Work order: Which lines of the entries contain the word "پناه"? Please list them.

Dataset entries:
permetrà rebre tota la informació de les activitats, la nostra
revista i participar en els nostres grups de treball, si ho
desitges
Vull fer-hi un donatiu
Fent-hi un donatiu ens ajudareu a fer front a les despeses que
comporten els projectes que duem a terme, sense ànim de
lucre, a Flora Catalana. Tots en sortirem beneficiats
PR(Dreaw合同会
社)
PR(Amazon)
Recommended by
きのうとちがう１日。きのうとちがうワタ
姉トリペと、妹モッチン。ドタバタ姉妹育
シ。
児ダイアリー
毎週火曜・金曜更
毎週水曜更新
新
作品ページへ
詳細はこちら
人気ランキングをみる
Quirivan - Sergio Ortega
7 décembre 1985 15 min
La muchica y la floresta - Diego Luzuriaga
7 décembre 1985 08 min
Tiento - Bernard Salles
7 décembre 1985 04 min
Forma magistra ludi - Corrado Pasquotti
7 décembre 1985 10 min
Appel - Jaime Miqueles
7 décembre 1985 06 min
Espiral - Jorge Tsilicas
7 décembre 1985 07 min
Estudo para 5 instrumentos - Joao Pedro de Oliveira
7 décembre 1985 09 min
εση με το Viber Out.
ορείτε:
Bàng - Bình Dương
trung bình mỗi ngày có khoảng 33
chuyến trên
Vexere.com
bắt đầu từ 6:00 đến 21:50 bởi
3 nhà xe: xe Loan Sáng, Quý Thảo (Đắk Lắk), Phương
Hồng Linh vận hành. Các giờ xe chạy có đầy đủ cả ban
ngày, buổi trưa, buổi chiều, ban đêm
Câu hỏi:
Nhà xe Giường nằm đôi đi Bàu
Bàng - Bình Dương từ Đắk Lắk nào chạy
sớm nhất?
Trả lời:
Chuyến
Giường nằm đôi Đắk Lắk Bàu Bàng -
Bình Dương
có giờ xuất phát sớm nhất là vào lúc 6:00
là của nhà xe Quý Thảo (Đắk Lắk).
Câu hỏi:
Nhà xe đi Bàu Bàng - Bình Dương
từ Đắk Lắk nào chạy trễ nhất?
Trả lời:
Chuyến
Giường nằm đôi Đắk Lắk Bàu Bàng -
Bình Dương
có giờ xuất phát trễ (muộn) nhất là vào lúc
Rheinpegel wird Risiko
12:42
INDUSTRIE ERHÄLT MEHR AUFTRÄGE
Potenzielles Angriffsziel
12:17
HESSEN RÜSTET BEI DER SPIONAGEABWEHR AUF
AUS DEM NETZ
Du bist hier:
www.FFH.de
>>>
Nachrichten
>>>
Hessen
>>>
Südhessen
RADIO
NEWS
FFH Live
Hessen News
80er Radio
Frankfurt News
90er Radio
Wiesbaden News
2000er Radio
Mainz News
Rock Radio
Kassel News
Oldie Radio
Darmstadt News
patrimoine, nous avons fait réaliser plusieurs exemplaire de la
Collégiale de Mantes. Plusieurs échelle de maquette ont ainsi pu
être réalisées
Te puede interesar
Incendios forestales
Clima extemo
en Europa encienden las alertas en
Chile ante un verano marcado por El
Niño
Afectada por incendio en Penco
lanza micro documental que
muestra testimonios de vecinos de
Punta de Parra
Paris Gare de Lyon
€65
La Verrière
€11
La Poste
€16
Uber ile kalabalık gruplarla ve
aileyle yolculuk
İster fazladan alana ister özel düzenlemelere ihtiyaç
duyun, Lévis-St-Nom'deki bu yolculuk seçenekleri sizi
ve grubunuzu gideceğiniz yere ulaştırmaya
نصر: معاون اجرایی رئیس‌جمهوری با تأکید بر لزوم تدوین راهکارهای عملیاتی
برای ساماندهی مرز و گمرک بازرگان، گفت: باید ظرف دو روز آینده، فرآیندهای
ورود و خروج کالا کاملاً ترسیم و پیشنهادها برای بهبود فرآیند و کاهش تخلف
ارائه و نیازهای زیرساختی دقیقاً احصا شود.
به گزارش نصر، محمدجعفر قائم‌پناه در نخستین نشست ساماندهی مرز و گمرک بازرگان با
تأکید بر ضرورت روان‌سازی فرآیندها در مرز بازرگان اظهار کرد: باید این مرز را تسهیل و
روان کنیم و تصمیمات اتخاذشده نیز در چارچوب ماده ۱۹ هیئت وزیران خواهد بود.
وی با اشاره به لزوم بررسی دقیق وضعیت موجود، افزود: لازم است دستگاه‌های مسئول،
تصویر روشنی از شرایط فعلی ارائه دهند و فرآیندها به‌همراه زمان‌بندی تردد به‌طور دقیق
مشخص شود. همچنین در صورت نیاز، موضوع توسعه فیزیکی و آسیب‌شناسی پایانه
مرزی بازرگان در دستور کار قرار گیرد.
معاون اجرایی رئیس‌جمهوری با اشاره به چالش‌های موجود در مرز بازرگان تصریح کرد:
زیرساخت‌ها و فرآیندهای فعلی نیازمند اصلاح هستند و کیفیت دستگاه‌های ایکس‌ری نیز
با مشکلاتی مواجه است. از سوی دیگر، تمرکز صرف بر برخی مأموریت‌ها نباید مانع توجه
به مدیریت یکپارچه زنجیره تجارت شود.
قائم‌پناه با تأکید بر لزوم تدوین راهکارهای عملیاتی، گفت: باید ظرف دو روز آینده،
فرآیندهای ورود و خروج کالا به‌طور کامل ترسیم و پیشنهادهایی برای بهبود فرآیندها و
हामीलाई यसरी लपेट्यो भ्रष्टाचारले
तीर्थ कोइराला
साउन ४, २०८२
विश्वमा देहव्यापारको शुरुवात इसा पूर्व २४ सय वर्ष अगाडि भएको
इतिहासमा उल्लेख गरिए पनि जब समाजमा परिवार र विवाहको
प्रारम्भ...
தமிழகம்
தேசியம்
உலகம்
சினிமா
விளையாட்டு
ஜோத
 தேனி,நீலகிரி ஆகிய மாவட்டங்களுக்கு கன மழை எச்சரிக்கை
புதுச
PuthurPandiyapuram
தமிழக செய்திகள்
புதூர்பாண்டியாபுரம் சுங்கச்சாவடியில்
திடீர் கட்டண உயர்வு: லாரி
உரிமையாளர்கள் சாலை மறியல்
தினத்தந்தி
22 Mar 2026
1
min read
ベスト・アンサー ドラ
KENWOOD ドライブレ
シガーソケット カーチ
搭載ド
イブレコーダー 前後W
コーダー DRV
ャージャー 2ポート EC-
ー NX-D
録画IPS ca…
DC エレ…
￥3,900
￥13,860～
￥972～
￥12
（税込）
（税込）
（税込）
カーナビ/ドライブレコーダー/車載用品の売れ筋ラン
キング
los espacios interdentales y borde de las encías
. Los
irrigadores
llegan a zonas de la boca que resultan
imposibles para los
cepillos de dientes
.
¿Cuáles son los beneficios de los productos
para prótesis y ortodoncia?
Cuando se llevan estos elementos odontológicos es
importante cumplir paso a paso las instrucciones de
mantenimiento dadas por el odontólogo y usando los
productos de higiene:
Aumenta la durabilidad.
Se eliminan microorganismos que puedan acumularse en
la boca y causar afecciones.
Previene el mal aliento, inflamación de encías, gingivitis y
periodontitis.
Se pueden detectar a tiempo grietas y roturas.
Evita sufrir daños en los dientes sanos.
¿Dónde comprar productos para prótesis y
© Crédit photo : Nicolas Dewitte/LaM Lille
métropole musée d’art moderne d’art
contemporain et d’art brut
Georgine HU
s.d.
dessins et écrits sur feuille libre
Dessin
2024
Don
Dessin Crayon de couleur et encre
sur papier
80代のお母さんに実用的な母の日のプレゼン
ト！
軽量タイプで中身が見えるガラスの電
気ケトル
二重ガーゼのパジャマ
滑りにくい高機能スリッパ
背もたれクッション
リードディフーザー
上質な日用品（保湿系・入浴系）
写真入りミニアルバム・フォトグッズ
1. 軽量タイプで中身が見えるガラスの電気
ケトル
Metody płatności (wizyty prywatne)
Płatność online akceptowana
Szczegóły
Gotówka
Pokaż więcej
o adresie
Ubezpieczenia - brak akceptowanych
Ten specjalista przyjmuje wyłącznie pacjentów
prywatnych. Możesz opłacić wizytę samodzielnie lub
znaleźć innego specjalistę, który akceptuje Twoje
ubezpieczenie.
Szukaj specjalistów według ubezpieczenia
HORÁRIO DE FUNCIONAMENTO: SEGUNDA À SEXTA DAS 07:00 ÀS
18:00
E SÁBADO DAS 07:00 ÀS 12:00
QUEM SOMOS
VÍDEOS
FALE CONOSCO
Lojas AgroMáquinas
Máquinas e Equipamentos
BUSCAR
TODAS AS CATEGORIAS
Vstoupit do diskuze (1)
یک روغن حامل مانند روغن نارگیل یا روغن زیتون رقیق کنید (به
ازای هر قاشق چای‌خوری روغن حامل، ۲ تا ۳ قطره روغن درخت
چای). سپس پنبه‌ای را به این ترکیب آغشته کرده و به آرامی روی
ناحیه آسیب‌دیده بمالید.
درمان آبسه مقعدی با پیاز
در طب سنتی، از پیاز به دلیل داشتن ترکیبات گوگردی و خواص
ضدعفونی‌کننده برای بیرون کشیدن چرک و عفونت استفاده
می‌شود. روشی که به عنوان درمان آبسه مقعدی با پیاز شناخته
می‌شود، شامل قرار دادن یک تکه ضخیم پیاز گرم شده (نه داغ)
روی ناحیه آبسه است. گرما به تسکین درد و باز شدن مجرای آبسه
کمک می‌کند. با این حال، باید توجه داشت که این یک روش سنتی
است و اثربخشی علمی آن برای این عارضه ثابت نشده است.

Answer space:
به گزارش نصر، محمدجعفر قائم‌پناه در نخستین نشست ساماندهی مرز و گمرک بازرگان با
قائم‌پناه با تأکید بر لزوم تدوین راهکارهای عملیاتی، گفت: باید ظرف دو روز آینده،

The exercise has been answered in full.